L'association policière UPNI (Union des policiers nationaux indépendants) a estimé quant à elle sur son compte Facebook que 1 100 CRS s'étaient fait porter pâles à 14h ce 11 décembre. Et de proposer : «Et si on le faisait le jour d'une manif nationale ? Et si on le faisait le samedi des Gilets jaunes ?»
Contacté par RT France, le porte-parole de cette organisation Jean-Pierre Colombies a prévenu : «Là, ça va secouer méchamment ! Les patrons de syndicats sont remontés comme des coucous et les promesses du gouvernement n'engagent que ceux qui y croient, les partenaires sociaux l'ont enfin compris : on ne peut pas détacher le statut spécial de la police de celui de la fonction publique globale !» Et l'ancien commandant de police de présager : «Bonjour l'angoisse pour le gouvernement si les flics commencent à mettre la crosse en l'air ! Tout le monde s'accorde à dire qu'il s'agissait du dernier rempart avant le contact direct pour l'Elysée et le gouvernement. S'ils jouent avec le feu de la sorte, ils prennent le risque de se trouver en prise directe avec les manifestants dorénavant. Le pouvoir tenait principalement grâce à la solidité de la mobilisation policière... Si cette dernière lâche du lest, ça va devenir compliqué pour eux. Attention danger !»

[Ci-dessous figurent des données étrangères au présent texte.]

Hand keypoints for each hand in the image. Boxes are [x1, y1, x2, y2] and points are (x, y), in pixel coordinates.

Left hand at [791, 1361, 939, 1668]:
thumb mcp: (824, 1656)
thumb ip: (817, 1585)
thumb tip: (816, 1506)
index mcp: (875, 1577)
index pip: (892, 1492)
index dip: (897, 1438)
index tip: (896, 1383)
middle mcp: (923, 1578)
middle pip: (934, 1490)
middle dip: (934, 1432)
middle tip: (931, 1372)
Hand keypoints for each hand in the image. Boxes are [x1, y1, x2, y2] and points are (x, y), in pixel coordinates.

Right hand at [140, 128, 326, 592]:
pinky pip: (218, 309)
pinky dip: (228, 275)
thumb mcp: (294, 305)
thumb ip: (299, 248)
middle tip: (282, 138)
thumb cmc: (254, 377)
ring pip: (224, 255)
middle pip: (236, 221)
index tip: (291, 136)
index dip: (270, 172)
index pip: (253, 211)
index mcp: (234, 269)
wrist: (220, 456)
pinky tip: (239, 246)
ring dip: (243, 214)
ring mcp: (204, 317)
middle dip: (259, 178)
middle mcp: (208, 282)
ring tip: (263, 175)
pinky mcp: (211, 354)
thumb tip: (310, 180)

Interrogé par L'Express, le délégué aux CRS du syndicat Unsa-Police David Michaux a également signalé que les policiers demandaient «une plus grande reconnaissance» de leurs missions et une «égalité entre les statuts des gendarmes mobiles et ceux des CRS». Il a encore souligné : «Nous demandons à être reçus au ministère de l'Intérieur. Actuellement, on se sent délaissés, on est les oubliés de cette réforme, on n'a aucune considération.»

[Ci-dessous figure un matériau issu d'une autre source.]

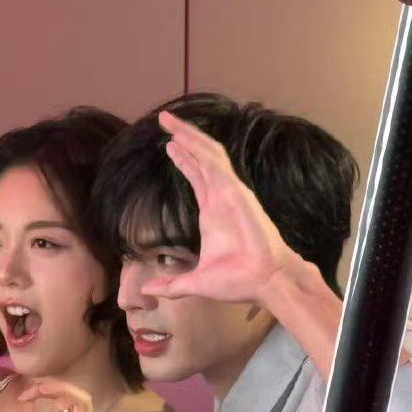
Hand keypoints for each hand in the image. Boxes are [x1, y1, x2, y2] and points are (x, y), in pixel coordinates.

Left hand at [142, 112, 300, 304]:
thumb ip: (172, 285)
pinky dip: (201, 151)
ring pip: (209, 155)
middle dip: (184, 137)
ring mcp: (231, 192)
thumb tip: (147, 291)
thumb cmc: (237, 281)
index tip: (169, 145)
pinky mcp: (237, 193)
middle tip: (164, 120)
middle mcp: (222, 196)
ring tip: (169, 122)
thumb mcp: (196, 283)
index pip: (196, 175)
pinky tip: (183, 140)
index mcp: (213, 211)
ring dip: (189, 136)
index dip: (183, 159)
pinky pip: (217, 166)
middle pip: (201, 157)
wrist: (264, 281)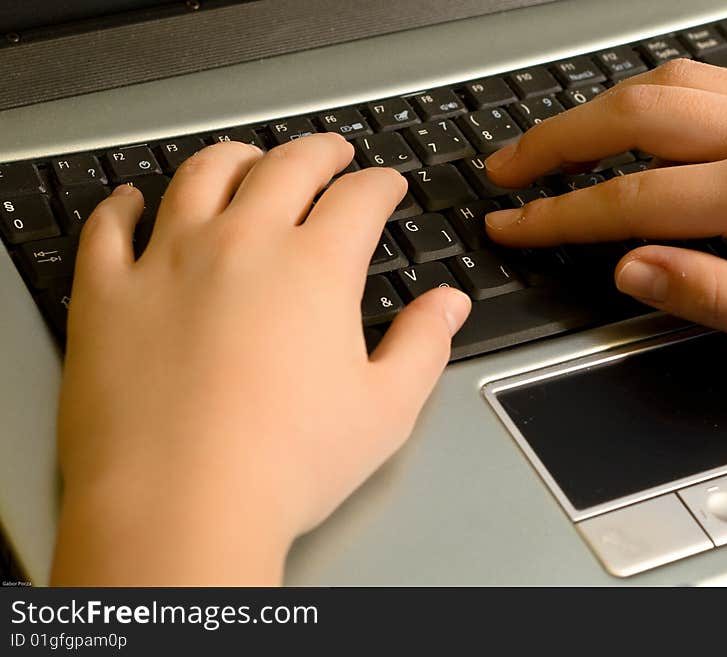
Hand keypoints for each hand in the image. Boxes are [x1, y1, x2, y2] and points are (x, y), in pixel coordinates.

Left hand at [51, 134, 470, 584]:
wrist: (180, 507)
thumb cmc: (287, 465)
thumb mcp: (385, 409)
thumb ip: (424, 345)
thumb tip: (449, 304)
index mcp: (315, 268)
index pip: (359, 198)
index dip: (380, 184)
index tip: (386, 185)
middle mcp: (242, 245)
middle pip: (286, 167)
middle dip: (319, 152)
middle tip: (332, 153)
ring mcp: (168, 261)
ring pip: (201, 176)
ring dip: (233, 158)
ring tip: (247, 159)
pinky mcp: (108, 293)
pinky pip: (108, 227)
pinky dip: (121, 205)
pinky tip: (130, 200)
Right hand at [483, 59, 726, 367]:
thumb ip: (711, 296)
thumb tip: (631, 268)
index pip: (630, 199)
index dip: (558, 215)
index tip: (511, 225)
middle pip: (634, 115)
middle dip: (554, 140)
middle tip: (505, 168)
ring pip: (666, 85)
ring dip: (595, 109)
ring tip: (551, 143)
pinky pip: (706, 81)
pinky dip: (648, 94)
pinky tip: (628, 117)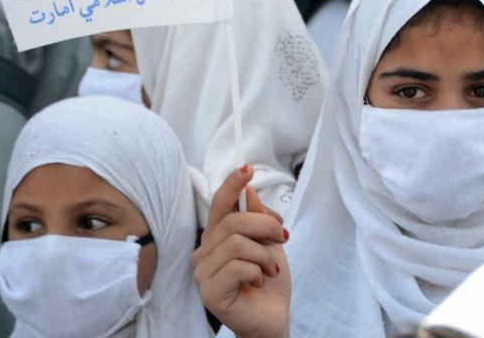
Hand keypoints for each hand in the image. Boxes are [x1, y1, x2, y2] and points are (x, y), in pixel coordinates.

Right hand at [192, 166, 290, 337]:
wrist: (274, 316)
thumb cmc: (269, 279)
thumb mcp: (269, 241)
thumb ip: (257, 217)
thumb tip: (247, 191)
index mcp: (217, 237)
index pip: (219, 204)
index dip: (232, 184)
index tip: (247, 168)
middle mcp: (204, 253)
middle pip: (233, 222)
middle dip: (264, 227)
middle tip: (280, 240)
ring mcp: (203, 274)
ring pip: (236, 243)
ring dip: (263, 254)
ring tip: (269, 269)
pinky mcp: (209, 293)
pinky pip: (238, 267)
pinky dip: (257, 272)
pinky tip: (258, 282)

Bonjour l'angoisse pour le gouvernement si les flics commencent à mettre la crosse en l'air
Selon les informations du Figaro, «on compterait beaucoup de CRS absents dans la zone Nord», mais également dans la CRS 21, la CRS 33, la CRS 55 et celle qui œuvre à Hendaye (Pyrénées-Atlantiques), alors que cette zone frontalière avec l'Espagne est sous haute sécurité du fait de la pression migratoire
Le 2 décembre, une compagnie de CRS du Val-de-Marne avait déjà symboliquement déposé casques et boucliers et le 4 décembre, une compagnie d'intervention s'était faite presque entièrement porter pâle en Isère près de Grenoble (27 membres sur 29 dans la CDI 38). La colère monte depuis de longs mois dans ce secteur, voire depuis la fin de l'année 2016, lorsqu'un mouvement spontané était né dans les rangs des forces de l'ordre à la suite des violences commises à Viry-Châtillon (Essonne) : les fameux «policiers en colère».